If you have a home that has more than the average amount of customization you may want to consider a high-value home insurance policy to ensure your insurance policy meets your expectation.
Why Consider a NH High-Value Home Insurance?
Homeowner's insurance is designed to meet the needs of most homeowners with standard or builder's grade construction standards. Determining a coverage amount for such homes is done using a standardized software as it assumes materials and labor will not be an issue should a claim occur. However, if your home contains more than the average amount of customization, built with high-end materials, you will want to select an insurance policy that can respond in kind.
Beyond the house itself, you may have worked diligently to accumulate items that reflect your personality and style. Perhaps you have an antiques collection that you have scoured the best antique stores throughout the world collecting, or perhaps a cherished necklace that has been passed down to you. Without the proper insurance and professional guidance on how to insure such items, you may have a serious gap in coverage. Many insurance companies simply don't have the expertise to settle such claims.
What is the Difference Between Standard NH Homeowners Insurance and a NH High-value home insurance policy?

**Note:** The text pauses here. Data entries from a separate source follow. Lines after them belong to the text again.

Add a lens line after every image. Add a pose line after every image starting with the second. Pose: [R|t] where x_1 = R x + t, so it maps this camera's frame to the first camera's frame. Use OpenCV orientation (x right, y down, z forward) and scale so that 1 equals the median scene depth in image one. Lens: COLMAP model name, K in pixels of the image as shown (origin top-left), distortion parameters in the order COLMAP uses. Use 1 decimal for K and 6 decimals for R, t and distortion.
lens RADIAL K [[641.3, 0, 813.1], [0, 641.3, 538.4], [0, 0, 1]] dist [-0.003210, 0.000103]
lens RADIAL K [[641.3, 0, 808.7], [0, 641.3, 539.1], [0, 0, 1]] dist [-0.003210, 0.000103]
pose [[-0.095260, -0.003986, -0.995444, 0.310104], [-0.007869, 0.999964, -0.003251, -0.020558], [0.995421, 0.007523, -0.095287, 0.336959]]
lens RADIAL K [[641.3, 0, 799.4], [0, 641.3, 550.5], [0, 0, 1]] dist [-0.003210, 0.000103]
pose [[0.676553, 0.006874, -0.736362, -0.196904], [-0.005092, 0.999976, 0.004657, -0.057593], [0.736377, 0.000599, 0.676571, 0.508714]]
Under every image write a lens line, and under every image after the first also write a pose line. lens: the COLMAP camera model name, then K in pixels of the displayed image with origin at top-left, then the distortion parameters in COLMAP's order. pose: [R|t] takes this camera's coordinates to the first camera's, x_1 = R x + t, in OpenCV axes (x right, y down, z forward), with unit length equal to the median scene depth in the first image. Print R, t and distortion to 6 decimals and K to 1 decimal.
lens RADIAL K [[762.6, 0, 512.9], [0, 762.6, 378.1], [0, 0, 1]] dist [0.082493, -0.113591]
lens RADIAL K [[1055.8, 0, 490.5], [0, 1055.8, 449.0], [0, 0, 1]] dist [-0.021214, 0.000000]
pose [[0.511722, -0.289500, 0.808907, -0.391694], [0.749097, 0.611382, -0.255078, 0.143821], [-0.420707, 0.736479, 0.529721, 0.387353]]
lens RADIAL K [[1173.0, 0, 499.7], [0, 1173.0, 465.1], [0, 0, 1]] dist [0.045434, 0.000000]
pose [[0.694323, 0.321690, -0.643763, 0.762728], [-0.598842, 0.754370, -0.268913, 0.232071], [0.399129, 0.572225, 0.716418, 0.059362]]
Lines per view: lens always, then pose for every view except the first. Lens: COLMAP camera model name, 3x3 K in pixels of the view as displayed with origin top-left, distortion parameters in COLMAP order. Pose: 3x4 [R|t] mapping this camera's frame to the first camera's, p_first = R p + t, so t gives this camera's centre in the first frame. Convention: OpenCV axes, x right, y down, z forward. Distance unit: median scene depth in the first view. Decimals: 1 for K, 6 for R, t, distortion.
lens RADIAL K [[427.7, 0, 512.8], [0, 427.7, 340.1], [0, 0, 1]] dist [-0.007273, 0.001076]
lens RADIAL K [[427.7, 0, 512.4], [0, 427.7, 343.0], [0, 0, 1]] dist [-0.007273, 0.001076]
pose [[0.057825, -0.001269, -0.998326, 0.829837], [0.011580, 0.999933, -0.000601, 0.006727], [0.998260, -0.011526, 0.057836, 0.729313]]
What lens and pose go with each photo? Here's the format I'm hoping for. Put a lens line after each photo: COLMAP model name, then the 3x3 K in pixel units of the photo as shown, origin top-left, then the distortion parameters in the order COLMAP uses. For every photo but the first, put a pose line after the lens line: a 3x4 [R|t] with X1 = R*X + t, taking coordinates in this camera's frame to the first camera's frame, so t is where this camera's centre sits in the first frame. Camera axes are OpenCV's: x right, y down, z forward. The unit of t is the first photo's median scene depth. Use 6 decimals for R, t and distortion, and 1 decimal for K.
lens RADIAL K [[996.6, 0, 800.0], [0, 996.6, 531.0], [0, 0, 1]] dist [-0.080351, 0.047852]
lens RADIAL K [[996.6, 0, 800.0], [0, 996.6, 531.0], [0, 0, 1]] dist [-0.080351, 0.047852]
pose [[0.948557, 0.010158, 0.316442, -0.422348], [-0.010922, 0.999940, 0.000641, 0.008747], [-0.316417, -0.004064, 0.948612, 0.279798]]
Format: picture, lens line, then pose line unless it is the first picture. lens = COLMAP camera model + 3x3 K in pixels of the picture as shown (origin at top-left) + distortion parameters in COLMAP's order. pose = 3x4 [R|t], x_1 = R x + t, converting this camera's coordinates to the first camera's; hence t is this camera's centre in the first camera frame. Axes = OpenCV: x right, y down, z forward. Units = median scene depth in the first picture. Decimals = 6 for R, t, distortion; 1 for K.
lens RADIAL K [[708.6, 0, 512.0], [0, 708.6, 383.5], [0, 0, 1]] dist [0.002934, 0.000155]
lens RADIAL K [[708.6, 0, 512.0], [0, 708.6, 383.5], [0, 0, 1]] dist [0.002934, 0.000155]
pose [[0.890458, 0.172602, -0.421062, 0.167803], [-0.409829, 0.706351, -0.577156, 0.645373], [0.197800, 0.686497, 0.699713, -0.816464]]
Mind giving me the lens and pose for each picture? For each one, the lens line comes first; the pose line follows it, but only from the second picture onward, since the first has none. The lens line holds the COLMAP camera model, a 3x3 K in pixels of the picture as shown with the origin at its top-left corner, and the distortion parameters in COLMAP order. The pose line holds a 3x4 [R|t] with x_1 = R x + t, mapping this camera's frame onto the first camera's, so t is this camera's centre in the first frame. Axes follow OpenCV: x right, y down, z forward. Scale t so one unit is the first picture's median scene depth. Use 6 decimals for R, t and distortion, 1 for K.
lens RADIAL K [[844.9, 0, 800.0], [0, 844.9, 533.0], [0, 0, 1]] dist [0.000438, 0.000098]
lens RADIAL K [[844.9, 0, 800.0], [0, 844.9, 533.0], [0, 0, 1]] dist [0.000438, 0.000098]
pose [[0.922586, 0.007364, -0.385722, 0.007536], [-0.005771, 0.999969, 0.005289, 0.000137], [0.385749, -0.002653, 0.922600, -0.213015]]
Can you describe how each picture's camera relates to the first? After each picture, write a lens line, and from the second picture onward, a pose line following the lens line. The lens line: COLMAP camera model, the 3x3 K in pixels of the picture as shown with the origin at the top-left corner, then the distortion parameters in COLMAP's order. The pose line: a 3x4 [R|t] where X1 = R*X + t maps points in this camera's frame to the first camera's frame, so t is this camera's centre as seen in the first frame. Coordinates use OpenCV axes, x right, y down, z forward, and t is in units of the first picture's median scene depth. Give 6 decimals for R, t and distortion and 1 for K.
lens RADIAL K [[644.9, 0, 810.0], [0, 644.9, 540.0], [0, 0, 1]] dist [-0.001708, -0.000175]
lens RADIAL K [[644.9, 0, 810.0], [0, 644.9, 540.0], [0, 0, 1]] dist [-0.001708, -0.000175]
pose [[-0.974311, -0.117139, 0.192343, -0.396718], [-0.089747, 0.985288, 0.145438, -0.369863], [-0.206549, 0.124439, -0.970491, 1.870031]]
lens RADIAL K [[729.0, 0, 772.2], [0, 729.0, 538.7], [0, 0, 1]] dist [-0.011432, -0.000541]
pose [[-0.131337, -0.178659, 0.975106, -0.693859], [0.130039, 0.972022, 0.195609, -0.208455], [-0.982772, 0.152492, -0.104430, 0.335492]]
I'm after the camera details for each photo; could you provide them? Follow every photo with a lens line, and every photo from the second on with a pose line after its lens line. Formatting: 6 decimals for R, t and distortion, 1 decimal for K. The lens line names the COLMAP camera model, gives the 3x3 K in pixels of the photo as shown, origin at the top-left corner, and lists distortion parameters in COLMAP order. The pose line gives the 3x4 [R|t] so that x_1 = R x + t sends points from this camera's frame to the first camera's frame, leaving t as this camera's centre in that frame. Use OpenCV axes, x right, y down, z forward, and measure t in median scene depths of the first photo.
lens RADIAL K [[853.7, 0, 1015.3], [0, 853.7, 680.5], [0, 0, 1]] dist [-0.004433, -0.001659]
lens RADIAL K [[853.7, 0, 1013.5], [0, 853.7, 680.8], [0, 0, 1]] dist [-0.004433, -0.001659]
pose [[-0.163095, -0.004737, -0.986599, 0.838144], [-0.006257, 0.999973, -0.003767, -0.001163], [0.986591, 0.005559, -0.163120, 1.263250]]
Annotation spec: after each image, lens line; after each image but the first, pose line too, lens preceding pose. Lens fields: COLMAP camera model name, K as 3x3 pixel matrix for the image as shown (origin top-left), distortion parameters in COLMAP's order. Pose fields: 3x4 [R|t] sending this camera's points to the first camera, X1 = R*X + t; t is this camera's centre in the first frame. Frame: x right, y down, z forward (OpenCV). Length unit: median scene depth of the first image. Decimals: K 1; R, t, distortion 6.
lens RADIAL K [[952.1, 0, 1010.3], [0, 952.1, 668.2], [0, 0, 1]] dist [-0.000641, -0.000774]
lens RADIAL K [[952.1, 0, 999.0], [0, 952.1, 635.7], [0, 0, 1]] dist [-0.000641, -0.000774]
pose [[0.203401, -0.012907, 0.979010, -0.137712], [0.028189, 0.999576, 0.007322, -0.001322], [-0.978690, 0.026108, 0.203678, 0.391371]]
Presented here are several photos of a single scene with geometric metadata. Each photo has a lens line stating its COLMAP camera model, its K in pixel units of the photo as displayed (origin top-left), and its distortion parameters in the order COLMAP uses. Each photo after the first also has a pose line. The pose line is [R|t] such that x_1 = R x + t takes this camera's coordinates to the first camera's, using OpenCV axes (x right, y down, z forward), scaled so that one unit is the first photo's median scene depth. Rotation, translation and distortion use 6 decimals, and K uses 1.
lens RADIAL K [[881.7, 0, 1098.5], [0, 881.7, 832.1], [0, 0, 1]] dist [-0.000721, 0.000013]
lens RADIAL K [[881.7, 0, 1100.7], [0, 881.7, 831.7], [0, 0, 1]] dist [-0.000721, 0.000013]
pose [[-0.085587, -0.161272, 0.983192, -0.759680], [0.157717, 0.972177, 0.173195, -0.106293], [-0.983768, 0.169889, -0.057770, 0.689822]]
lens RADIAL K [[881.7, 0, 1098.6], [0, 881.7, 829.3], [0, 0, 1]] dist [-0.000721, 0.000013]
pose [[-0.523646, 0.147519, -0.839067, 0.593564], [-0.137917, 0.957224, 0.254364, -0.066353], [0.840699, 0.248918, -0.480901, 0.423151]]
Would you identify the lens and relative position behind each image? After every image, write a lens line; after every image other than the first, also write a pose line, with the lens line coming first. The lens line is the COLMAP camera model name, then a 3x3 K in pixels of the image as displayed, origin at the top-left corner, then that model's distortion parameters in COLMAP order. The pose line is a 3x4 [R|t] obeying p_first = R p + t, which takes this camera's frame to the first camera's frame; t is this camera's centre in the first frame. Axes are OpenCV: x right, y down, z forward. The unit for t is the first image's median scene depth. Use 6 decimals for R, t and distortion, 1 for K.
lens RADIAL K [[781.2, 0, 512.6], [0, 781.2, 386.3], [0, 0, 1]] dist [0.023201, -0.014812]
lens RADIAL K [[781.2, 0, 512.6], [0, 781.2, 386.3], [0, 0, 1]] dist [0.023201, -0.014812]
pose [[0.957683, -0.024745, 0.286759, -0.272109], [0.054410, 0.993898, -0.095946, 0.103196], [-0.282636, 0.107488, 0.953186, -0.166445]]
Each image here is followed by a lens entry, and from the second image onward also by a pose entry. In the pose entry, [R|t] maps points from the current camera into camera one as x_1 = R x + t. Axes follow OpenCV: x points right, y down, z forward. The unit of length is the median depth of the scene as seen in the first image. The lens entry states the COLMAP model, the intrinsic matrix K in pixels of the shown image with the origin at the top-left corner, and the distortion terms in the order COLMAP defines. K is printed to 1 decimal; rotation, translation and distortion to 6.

Many insurance companies can offer home insurance coverage upwards of $1 million for the building itself, but just because it can be done does not mean this is the right company for your high-value home. Here are some additional questions to consider:
- Many insurance companies use a computer program to determine the estimated replacement cost of the average home, but is your home considered average with standard construction?
- Many insurance companies offer jewelry coverage but are limited by the value of each item. Do you own jewelry greater than $10,000?
- Many insurance companies offer liability limits, but is it enough to protect all of your assets?
Here is an in-depth look at some of these issues:
Replacement cost coverage
Whether it's a stained-glass window, custom-built cabinetry or geothermal heating, the standard homeowner's insurance company agent may not be asking you the necessary questions to properly calculate your home's true replacement cost. This calculation is critical because if the building coverage is not properly determined (also known as dwelling coverage) this can lead you to be under-insured and having to pay for much of your customization out-of-pocket.
This miscalculation can also have a rippling effect as most homeowner policies base the amount of coverage for your personal property and loss-of-use as a percentage of the dwelling coverage. If the dwelling coverage is low, your personal property coverage will also be too little to replace what you have worked so hard to accumulate.
With a NH high value home policy, the agency typically works closely with you and the insurance company to figure the true replacement cost of your home. This will often require a personalized inspection done by a professional appraiser sent by the company who understands custom construction costs.
Jewelry and special collection insurance
Every home policy has a coverage limitation for jewelry should it be stolen. With the average home policy this limit could be as little as $1,000 so it is important to discuss your coverage needs with an agent experienced in working with high net-worth clients.
A high value home policy may offer higher limits or provide coverage options like blanket coverage which can protect the total value of your jewelry collection and not each piece. It is really going to come down to what matters to you but having a NH high-value home policy provides options that are not available in the standard homeowner's policy.
It is also standard practice for most insurance companies to contract with a jeweler of their choice, not yours. Every insured is typically entitled to like, kind and quality to the piece scheduled when replacing or repairing it, but that is the extent of the requirement. Should you have a relationship with a particular jeweler, without high value home insurance, you would most likely be limited to deciding who to work with.
High value home policies can also offer coverage for other precious collections such as fine art, antiques, guns, wine or many other personal property items that are either unique or have exceptional value. There are simply more options available to meet your needs.
Are your Assets Protected with Your Current NH Homeowners Insurance?
Most people realize that homeowner's insurance covers a home as well as its contents, but the other critical coverage is liability protection. Most homeowner's insurance automatically includes a liability limit of either $300,000 or $500,000. As the liability coverage should be enough to cover all of your assets in the event of a covered lawsuit, this limit may not be enough. Your insurance professional should be offering a higher liability limit as well as an excess liability or umbrella policy.
Umbrella insurance or excess liability policy is usually a separate insurance policy that will supplement personal policies such as auto, home, recreational vehicle and boat insurance for the liability portion. An umbrella or excess liability policy can provide a higher liability limit than that offered by the other policies and should be written to a limit to protect your assets.
Many standard insurance companies and agencies are not pro-active in offering this coverage if you do not directly ask. Some insurance companies may not be able to offer umbrella or excess liability limits in excess of $3 million as it is beyond the underwriting guidelines. When you choose to work with a high value home insurance company and agency, there are more options to meet the asset protection needs of the high value client.
Knowing When to Switch to NH High Value Home Insurance?
When you purchased your first home you had homeowner's insurance to protect it. Over the years your financial portfolio may have grown along with your home. If you stayed with the same insurance company who covered your first home, you may have out-grown the mass-marketed policy designed for the average consumer. The very nature of what you now own is not average, so neither should your insurance policy.